What is expected –
Please reproduce the lines of the records below from the one holding "right hip: (497, 222)" through the one holding "right hip: (82, 368)", inclusive, skipping all pictures.

Material to process –
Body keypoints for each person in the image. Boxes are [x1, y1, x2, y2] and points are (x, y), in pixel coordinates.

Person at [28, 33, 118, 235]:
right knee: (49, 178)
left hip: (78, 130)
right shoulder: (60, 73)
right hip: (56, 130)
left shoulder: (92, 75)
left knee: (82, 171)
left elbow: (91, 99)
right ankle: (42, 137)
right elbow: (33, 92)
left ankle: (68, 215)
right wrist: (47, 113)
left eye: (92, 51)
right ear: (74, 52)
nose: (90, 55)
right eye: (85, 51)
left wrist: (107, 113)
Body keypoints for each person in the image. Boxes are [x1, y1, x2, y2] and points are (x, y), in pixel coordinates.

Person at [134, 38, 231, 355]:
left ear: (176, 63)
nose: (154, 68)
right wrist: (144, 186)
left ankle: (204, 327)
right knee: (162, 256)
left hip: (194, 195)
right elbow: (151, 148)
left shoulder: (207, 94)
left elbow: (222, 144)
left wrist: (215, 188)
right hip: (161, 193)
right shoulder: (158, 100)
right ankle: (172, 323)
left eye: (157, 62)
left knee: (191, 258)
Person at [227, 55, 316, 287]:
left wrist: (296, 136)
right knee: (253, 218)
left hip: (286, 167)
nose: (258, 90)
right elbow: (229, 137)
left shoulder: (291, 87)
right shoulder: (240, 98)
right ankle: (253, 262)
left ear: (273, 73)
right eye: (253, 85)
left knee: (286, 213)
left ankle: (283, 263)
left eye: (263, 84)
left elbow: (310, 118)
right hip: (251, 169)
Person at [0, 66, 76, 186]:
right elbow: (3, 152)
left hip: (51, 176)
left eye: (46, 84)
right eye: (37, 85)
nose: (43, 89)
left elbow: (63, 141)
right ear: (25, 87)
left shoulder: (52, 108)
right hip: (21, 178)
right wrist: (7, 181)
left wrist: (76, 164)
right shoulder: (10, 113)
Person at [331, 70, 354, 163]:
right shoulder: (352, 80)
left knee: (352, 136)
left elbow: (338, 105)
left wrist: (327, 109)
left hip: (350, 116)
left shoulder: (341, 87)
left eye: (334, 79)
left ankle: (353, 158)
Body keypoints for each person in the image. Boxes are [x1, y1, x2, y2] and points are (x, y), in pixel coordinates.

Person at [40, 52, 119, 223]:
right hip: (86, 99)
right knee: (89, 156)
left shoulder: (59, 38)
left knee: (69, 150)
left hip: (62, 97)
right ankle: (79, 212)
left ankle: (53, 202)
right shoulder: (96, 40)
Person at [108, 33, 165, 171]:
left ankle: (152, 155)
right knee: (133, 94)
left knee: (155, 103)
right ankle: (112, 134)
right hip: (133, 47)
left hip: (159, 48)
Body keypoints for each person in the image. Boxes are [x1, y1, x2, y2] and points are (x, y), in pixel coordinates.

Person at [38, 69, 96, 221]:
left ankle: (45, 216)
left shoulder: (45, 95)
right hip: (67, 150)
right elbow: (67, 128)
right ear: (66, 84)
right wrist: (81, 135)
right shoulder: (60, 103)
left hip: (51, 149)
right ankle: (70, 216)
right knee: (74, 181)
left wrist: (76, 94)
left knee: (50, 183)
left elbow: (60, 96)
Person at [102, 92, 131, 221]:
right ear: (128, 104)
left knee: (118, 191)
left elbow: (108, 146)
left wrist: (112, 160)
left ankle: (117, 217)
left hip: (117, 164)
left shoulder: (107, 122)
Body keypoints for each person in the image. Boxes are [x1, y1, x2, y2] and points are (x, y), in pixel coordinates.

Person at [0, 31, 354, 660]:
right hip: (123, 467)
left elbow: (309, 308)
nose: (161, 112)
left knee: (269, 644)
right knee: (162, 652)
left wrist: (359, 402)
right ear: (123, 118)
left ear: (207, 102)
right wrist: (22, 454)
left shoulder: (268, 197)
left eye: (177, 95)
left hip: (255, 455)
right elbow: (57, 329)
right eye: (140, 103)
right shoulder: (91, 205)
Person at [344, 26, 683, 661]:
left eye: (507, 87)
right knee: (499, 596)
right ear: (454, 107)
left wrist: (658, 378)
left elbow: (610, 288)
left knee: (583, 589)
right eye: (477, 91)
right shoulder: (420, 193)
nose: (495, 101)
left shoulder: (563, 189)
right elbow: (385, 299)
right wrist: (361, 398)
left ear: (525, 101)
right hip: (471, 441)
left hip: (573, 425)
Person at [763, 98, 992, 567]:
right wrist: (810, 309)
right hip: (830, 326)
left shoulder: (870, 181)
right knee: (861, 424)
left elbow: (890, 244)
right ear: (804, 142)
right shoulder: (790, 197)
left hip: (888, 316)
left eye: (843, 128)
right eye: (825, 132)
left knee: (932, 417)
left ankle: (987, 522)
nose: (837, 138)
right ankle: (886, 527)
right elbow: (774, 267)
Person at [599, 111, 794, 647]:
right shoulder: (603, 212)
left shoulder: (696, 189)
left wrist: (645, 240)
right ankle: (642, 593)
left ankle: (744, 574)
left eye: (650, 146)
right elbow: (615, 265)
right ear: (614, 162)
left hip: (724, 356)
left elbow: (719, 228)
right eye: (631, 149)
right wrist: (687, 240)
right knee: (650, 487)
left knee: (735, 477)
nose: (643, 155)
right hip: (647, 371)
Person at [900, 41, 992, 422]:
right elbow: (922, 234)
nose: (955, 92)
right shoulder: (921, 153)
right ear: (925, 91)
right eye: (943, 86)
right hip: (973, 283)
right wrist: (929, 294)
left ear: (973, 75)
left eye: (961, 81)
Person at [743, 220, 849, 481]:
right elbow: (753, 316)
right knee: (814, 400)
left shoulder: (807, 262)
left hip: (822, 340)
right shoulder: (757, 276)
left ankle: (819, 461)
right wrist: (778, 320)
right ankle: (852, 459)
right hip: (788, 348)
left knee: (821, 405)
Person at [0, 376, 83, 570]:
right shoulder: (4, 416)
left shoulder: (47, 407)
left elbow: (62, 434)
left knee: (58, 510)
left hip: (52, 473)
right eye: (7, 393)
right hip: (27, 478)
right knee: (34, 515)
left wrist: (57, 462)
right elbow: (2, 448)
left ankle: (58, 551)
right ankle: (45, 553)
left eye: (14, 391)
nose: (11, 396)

* * *

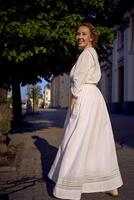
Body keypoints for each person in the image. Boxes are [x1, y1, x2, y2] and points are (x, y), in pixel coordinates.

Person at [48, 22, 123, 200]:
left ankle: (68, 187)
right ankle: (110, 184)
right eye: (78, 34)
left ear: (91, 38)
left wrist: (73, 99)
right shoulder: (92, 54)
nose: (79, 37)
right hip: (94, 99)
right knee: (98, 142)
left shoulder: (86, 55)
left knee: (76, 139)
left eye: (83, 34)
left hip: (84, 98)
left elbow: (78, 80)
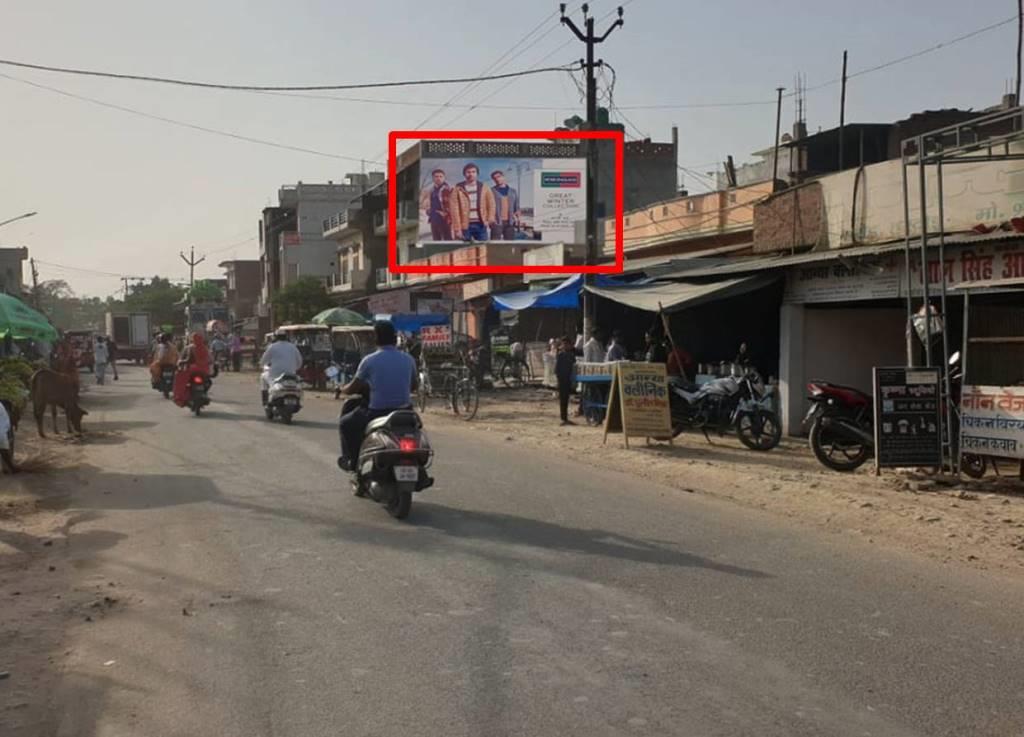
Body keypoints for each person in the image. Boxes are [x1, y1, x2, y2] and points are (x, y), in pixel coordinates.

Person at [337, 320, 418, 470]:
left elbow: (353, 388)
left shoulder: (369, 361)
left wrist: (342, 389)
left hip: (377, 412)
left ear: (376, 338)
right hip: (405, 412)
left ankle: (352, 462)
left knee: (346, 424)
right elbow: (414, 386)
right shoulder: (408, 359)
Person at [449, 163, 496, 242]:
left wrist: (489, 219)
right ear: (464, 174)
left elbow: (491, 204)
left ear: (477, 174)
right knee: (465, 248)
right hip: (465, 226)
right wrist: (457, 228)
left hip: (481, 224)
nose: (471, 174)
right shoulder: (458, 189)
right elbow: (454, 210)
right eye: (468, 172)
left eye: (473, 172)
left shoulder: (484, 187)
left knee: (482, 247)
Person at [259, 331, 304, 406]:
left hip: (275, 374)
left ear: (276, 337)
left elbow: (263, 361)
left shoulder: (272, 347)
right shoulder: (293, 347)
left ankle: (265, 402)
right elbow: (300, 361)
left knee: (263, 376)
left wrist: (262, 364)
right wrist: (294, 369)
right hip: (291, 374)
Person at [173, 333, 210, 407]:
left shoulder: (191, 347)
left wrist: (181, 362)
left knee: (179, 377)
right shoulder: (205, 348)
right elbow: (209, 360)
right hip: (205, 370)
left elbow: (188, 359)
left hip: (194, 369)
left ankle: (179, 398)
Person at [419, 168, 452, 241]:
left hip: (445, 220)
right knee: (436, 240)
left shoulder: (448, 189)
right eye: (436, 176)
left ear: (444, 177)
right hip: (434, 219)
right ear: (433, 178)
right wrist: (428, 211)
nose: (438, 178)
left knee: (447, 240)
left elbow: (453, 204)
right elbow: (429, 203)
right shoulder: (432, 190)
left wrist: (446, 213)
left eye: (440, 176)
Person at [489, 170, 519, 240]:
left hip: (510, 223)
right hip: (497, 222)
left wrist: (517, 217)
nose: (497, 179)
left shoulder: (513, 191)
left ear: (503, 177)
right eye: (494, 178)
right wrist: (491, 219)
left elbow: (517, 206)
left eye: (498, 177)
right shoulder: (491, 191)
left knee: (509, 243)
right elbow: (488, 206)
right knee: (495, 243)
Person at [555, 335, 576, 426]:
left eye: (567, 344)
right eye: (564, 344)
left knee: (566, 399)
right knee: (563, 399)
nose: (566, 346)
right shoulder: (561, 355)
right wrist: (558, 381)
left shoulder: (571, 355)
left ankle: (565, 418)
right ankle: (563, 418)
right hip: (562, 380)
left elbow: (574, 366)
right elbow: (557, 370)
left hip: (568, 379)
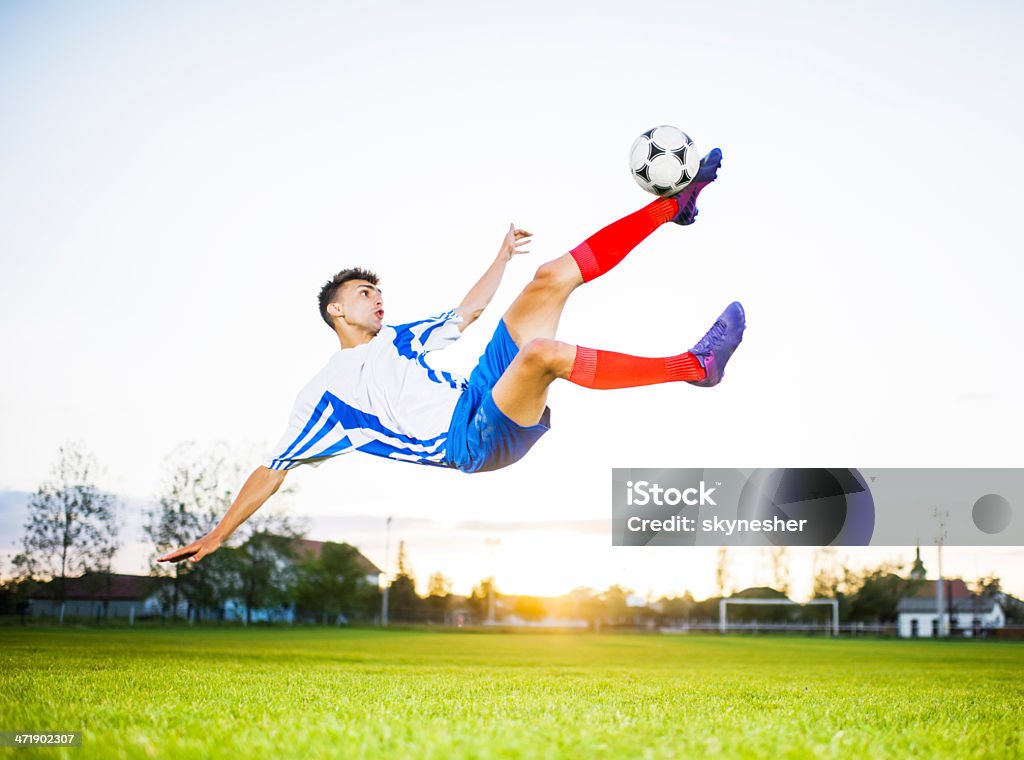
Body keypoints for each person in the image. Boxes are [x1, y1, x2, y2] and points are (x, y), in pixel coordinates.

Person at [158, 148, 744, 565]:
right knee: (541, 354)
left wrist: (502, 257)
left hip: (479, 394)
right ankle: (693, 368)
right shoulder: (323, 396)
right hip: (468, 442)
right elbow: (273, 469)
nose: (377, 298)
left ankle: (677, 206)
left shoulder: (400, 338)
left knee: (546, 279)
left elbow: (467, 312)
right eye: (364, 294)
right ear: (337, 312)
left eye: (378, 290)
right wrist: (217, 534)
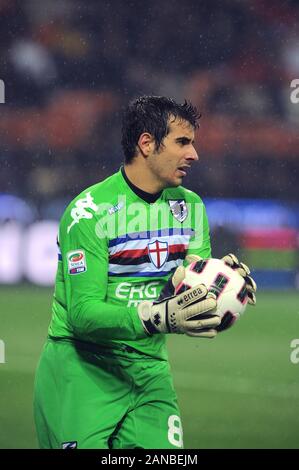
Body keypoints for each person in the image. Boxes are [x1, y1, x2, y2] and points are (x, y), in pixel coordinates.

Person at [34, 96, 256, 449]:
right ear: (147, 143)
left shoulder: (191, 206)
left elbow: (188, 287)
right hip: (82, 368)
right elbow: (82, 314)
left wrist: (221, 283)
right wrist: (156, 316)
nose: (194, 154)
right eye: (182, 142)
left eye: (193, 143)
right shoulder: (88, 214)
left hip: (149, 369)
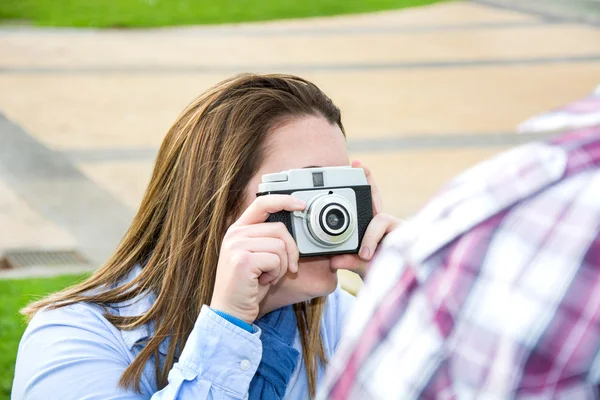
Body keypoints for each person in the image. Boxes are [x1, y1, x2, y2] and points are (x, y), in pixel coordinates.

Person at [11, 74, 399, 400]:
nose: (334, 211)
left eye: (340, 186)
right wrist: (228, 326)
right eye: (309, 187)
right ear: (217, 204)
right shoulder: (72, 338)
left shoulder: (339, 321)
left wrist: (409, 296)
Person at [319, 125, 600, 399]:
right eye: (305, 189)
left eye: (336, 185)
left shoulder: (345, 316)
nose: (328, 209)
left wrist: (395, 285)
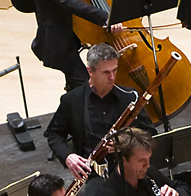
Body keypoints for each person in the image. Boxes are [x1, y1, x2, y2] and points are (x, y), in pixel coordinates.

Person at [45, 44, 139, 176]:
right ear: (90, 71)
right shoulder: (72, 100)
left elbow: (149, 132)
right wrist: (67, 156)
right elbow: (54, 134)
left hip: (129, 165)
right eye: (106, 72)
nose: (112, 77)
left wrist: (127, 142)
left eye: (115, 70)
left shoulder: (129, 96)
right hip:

Problem solution –
right hip: (497, 222)
left wrist: (517, 217)
nose: (497, 179)
left shoulder: (513, 191)
left ear: (503, 177)
right eye: (494, 178)
right wrist: (491, 219)
left elbow: (517, 206)
left eye: (498, 177)
right shoulder: (491, 191)
left knee: (509, 243)
right elbow: (488, 206)
right knee: (495, 243)
Person at [555, 335, 576, 426]:
left eye: (567, 344)
right eye: (564, 344)
left knee: (566, 399)
right knee: (563, 399)
nose: (566, 346)
right shoulder: (561, 355)
right wrist: (558, 381)
left shoulder: (571, 355)
left ankle: (565, 418)
right ankle: (563, 418)
right hip: (562, 380)
left elbow: (574, 366)
right elbow: (557, 370)
left hip: (568, 379)
Body keypoints for each person in the image. Boxes are [x1, y1, x2, y2] and points are (x, y), in pixel coordinates.

Person at [158, 148, 744, 565]:
right knee: (541, 354)
left wrist: (502, 257)
left hip: (479, 394)
right ankle: (693, 368)
right shoulder: (323, 396)
right hip: (468, 442)
right elbow: (273, 469)
nose: (377, 298)
left ankle: (677, 206)
left shoulder: (400, 338)
left knee: (546, 279)
left elbow: (467, 312)
right eye: (364, 294)
right ear: (337, 312)
left eye: (378, 290)
right wrist: (217, 534)
Body keypoints for each person in the image. Boxes are [x1, y1, x2, y2] and points are (x, y), in pixel coordinates.

Person at [34, 96, 256, 449]:
right ear: (147, 143)
left shoulder: (191, 206)
left elbow: (188, 287)
right hip: (82, 368)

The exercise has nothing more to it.